:: Directive ::
Starting at the first line of the data below, write out each line exactly until you reach the line containing "Proceso de escalar", and include that line too.
[Material for this task Boundary: Start]
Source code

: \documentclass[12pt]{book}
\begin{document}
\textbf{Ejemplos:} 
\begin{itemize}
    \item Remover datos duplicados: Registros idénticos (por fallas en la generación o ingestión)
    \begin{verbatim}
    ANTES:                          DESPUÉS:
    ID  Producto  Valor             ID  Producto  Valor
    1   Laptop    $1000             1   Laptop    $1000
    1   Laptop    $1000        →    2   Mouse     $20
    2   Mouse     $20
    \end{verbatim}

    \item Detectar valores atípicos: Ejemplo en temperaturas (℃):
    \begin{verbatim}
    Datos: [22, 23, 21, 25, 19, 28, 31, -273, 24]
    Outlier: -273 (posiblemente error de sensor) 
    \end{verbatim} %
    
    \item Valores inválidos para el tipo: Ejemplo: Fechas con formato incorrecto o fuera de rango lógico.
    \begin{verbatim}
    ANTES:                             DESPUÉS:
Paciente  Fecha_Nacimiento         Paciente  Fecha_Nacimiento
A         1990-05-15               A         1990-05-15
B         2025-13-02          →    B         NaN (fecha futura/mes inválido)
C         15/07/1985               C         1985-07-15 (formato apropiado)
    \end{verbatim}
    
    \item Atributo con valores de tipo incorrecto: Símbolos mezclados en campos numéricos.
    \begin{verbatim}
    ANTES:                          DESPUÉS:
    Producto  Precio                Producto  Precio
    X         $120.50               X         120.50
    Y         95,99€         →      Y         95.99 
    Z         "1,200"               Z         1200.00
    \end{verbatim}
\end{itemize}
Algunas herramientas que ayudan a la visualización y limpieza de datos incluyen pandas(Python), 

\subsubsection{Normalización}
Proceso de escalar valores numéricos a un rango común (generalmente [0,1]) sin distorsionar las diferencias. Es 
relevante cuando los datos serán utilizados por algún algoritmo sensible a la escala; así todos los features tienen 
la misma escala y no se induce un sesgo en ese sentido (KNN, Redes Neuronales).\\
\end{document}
[Material for this task Boundary: End]
:: Answer to the problem ::
Source code

: \documentclass[12pt]{book}
\begin{document}
\textbf{Ejemplos:} 
\begin{itemize}
    \item Remover datos duplicados: Registros idénticos (por fallas en la generación o ingestión)
    \begin{verbatim}
    ANTES:                          DESPUÉS:
    ID  Producto  Valor             ID  Producto  Valor
    1   Laptop    $1000             1   Laptop    $1000
    1   Laptop    $1000        →    2   Mouse     $20
    2   Mouse     $20
    \end{verbatim}

    \item Detectar valores atípicos: Ejemplo en temperaturas (℃):
    \begin{verbatim}
    Datos: [22, 23, 21, 25, 19, 28, 31, -273, 24]
    Outlier: -273 (posiblemente error de sensor) 
    \end{verbatim} %
    
    \item Valores inválidos para el tipo: Ejemplo: Fechas con formato incorrecto o fuera de rango lógico.
    \begin{verbatim}
    ANTES:                             DESPUÉS:
Paciente  Fecha_Nacimiento         Paciente  Fecha_Nacimiento
A         1990-05-15               A         1990-05-15
B         2025-13-02          →    B         NaN (fecha futura/mes inválido)
C         15/07/1985               C         1985-07-15 (formato apropiado)
    \end{verbatim}
    
    \item Atributo con valores de tipo incorrecto: Símbolos mezclados en campos numéricos.
    \begin{verbatim}
    ANTES:                          DESPUÉS:
    Producto  Precio                Producto  Precio
    X         $120.50               X         120.50
    Y         95,99€         →      Y         95.99 
    Z         "1,200"               Z         1200.00
    \end{verbatim}
\end{itemize}
Algunas herramientas que ayudan a la visualización y limpieza de datos incluyen pandas(Python), 

\subsubsection{Normalización}
Proceso de escalar valores numéricos a un rango común (generalmente [0,1]) sin distorsionar las diferencias. Es 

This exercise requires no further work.